Turkish Islamists on Trial:

The trial of former Turkish Prime Minister Necmettin Erbakan, along with other former ministers Sevket Kazan and Ahmet Tekdal from the banned Welfare Party and 76 other Turkish Islamists began on Feb. 8 in Ankara. The defendants are charged with falsifying documents and violating laws on political parties and failure to properly account for the use of $2.9 million paid by the government treasury to the former Welfare Party.

Muslim Businesses Meet in Turkey:

Businesspeople from 47 Muslim countries and communities gathered for the International Business Forum (IBF) at its annual conference in November 1998 in Istanbul.

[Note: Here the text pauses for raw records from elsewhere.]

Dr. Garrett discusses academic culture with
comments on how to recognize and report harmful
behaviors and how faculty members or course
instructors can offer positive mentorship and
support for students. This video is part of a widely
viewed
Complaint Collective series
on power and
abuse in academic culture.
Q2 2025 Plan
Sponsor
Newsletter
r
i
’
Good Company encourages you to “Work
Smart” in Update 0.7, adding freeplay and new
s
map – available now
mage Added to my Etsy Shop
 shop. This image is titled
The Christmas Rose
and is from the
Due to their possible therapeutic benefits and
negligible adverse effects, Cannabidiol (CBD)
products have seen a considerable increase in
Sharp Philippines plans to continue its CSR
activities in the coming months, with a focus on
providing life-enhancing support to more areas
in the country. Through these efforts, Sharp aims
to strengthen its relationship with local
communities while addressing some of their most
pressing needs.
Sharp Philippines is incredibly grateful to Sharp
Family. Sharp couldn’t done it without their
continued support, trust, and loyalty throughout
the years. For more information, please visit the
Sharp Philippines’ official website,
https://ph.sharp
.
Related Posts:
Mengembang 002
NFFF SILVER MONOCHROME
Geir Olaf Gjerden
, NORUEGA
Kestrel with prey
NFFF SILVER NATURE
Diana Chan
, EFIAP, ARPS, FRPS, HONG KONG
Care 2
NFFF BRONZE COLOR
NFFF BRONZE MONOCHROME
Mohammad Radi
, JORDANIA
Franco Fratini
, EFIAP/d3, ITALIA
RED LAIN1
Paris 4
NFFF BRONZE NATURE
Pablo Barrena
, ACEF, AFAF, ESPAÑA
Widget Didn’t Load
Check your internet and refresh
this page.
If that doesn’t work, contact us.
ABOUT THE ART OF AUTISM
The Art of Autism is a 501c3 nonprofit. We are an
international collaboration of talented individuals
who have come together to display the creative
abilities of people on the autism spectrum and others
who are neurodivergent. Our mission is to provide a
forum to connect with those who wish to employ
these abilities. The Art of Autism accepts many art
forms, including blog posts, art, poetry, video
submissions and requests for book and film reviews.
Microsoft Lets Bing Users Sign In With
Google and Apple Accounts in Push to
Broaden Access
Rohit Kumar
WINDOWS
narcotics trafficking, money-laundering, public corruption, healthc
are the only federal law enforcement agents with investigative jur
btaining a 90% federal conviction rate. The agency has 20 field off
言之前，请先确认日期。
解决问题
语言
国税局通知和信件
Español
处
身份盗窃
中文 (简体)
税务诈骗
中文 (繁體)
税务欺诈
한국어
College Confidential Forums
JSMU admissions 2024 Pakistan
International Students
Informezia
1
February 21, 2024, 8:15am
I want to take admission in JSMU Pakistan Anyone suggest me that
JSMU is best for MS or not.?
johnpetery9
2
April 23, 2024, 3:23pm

Delegates were introduced to some major international projects like the IBF Internet project. All IBF member organizations can place their business information on the net for other businesses around the world to access. For example, German Muslims have developed a chain of halal fast food kebab restaurants. Their franchising and retailing ideas were shared with Australian Muslims and Muslims from other interested nations. The biggest ever MUSIAD International Trade Fair was held in conjunction with the IBF. Ministers from Palestine, who were guests of honor at the trade fair, encouraged fellow Muslims to invest in various projects in Palestine. Another IBF conference will be held in Cairo from June 22-24, 1999 in conjunction with a major Egyptian construction industry fair.

THE SUBCONTINENT

Social Worker Killed in Karachi:

Naheed Farzana, 50, was shot dead in her Karachi, Pakistan home Feb. 9 after she refused to open her gate to unidentified assailants. Family sources said Farzani had no political affiliation, though her late brother-in-law, Naeem Hasni, was a local leader of former Premier Benazir Bhutto’s party. Hasni and his son were also killed by gunmen last year. In the past three years, 3,500 persons have been killed in Karachi.

Lahore Love Marriage Pair Freed:

Mahmood and Humaira Butt defied her parents to marry secretly in May 1997. Humaira’s influential father, a provincial lawmaker, claimed she was already married to her cousin and filed charges of adultery and kidnapping. When the couple tried to flee in January to the United States, where Mahmood works, they were arrested and held. They were released by a court in Lahore Feb. 11 and now are free to leave the country.